Whether or not the Children and Young People (Information Sharing) (Scotland) Bill “fully responds to the Supreme Court’s findings” has yet to be determined by Parliament and may well be subject to further legal challenge. Its provisions cannot be determined as “lawful and proportionate and fully respecting the rights of children and families” while it does not have a definition of “wellbeing” and a Code of Practice.
We note in the Scottish Government’s submission (para 19) the admission and acceptance of our stated position that its “GIRFEC policy” is “founded” upon “data misuse”. Breaching human rights to prevent undesirable outcomes is not only unlawful, but any such data-driven predictive social sorting carries huge risks, as a Surveillance Society report for the ICO found. According to former assistant ICO Jonathan Bamford:
“If your parents both have criminal records or you have a bad school attendance record because of poor health, even if you are the best-behaved kid in class, you will find that every teacher is likely to treat you with suspicion.”
Eileen Munro also observed the same
“risky assumptions: that professionals can accurately predict which children will be problematic, that they can intervene effectively, using coercion if necessary, to change the course of children’s development, and that there will be adequate resources to meet the needs identified through screening. It fails to consider what harm may be caused by the process of surveillance of families and by labelling children as future problems.”

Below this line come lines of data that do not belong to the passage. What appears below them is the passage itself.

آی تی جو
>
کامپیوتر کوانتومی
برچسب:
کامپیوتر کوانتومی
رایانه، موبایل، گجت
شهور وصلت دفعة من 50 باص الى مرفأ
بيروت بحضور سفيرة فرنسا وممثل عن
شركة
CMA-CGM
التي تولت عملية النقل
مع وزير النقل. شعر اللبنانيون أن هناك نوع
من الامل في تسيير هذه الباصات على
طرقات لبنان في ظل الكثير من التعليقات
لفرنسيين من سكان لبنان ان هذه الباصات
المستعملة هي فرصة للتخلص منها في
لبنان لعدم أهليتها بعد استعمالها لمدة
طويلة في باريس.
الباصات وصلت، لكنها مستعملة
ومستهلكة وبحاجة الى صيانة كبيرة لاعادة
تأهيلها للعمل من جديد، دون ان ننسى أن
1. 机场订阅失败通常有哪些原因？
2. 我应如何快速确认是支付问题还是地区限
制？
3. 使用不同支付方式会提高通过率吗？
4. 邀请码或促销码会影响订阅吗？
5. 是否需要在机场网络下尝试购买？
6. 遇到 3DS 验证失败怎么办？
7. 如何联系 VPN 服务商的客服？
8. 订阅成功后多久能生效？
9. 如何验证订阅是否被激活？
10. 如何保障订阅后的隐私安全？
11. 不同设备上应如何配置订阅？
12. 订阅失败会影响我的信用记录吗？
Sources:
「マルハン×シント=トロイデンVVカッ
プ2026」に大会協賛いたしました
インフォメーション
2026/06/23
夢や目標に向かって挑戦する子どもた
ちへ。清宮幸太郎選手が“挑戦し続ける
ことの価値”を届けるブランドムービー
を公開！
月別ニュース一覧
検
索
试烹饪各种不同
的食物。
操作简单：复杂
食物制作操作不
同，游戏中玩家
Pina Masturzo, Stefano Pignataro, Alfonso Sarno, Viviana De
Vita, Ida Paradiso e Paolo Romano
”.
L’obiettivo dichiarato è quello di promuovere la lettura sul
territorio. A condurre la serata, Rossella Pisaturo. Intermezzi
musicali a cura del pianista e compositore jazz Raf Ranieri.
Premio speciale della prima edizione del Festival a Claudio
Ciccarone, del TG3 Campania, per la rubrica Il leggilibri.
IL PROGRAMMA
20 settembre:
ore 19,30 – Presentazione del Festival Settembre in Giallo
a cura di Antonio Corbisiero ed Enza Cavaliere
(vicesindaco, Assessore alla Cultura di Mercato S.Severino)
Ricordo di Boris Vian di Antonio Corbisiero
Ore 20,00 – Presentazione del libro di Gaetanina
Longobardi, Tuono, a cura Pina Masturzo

On outcomes-based early intervention policy she concluded:
“Rejecting the rights approach to defining children’s needs that is embodied in the UNCRC, the government has opted for its own set of targets and performance indicators. These can be criticised for placing too much value on the needs of society (for well-educated, healthy, law-abiding citizens) compared with the needs of the individual child.”
The people of Scotland deserve to know the truth about how a Scottish Government national flagship policy that breached Article 8 of the ECHR and was ruled unlawful found its way on to the statute books. They deserve the opportunity to have their experiences heard and at least a semblance of justice delivered in regard to the early and ongoing implementation of that unlawful practice across Scotland.